Descend the stairs of SALT Galata building on Bankalar Caddesi, turn right and you will hear amplified voices of Shiite Muslims who commemorate the Battle of Karbala during Muharram in an Istanbul neighborhood. Those chanting and weeping men are in a state of trance which Köken Ergun's 2012 video installation "Ashura" impressively represents. Köken's video is part of the "Rainbow in the Dark" exhibition which runs until Jan. 18. Realized with the Museum of Modern Art in Warsaw and curated by Sebastian Cichocki and Galit Eilat in collaboration with SALT, "Rainbow in the Dark" is one of the most evocative shows of the year. Featured artists include Kader Attia, Fayçal Baghriche, Miroslaw Balka, Fatma Bucak, Köken Ergun, Nilbar Güreş, Jonathan Horowitz, Gülsün Karamustafa, PawelKwiek, Virginia de Medeiros, Mujeres Publicas, Teresa Murak, Walid Raad, Zofia Rydet, Wael Shawky, Slavs and Tatars, Zbigniew Warpechowski and Artur Zmijewski.

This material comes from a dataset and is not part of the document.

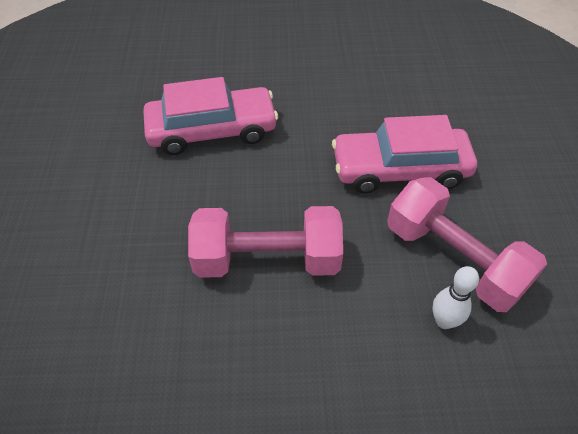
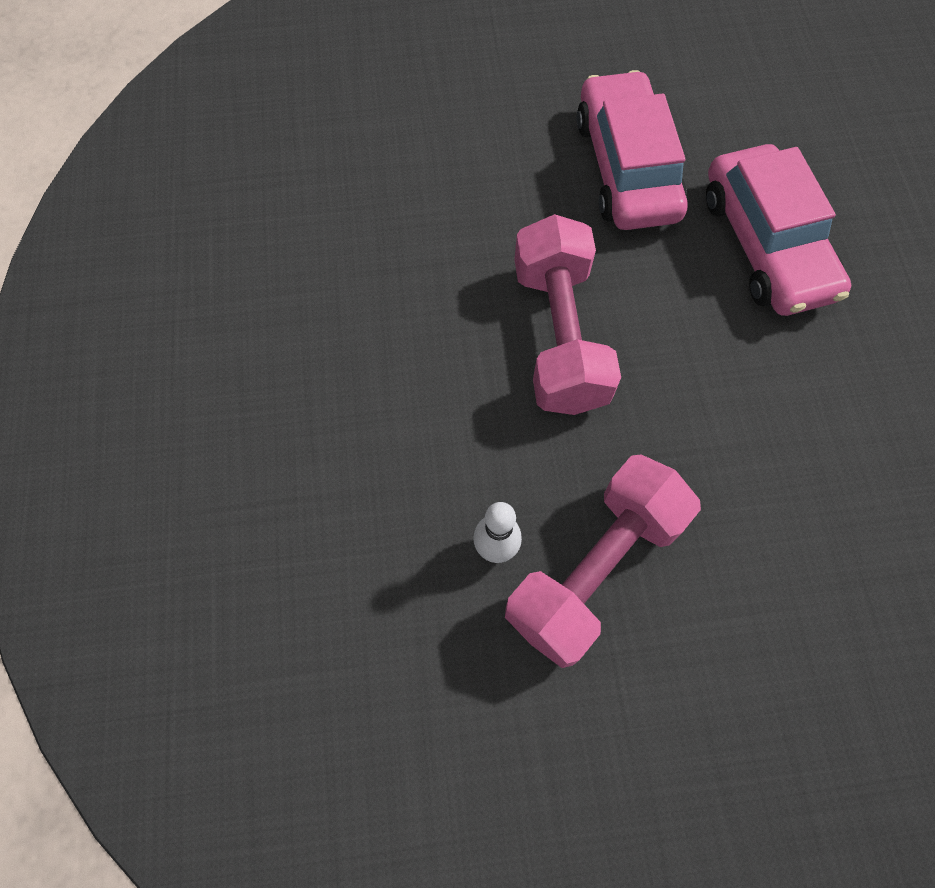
camera: 85 degrees right, 15 degrees up
(400, 169) = (750, 501): pink car -> pink car (626, 167)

"One of the major phenomena in contemporary society is the growing influence of monotheistic religious practices," the exhibition program informs us. "Radical movements in Islam, Christianity and Judaism appear to penetrate the ever-widening areas of social life, to the point where they threaten the more traditional understanding of religion. Additionally, we can observe how social movements stem from religious groups or turn toward religion in order to gain political power in different parts of the world, including South and North America, Poland and Turkey." In an effort to investigate the influence of religious norms on society, curators selected a core group of works from the collection of the Museum of Modern Art in Warsaw. Eliat and Cichocki note how the exhibition "takes a post-secular perspective, investigating how contemporary art challenges the outdated opposition between religious and secular societies. It explores the way current art addresses the appeal of rituals, mysticism and the irrational beyond the horizon of modernity." The works on display focus on religious rituals, gender politics and spirituality. One of the most impressive works is "Little Box of Matches" by the Argentinian artist collective Mujeres Publicas. It comprises a matchbox and a book which features Piotr Kropotkin's controversial view of religion: "the only Church that illuminates is the one that burns." Such provocative works are accompanied by those that have a much more serious tone. Wael Shawky's 2012 video "Cabaret Crusades: The Path to Cairo," is a case in point. Reinterpreting Christian Crusades with Arabic chronicles, this fascinating 61 minute video uses Amin Maalouf's book "The Crusades Through Arab Eyes" for its screenplay. It covers events from 48 years, from the end of the first crusade in 1099 to the beginning of the second crusade in 1147. "The film adheres to puppet-show conventions, and contains elements of musicals, popular science programs, nativity plays, and even horror films... It was made thanks to the artist's cooperation with a group of over 200 people: musicians, pyrotechnicians, and puppet-makers. All the puppets used in the film [more than 130 figures of Christians, Muslims, kings, caliphs, popes, martyrs and saints] were made at workshops in Provence according to the 18th century 'santons' technique used to produce clay puppets for nativity plays. The film was recorded in the cathedral of Aubagne in France."

Shawky's "The Path to Cairo" and Ergun's "Ashura" are perhaps the centerpieces of this show.

The latter video was shot in Zeynebiye, the Istanbul neighborhood where many Jafari Shiites in Turkey live. Ergun's approach to the theater performance and the ritual of the Karbala events is subtle. Finally, contemporary Turkish artists seem to come to terms with the realities of their country, which were conveniently left out of the public sphere.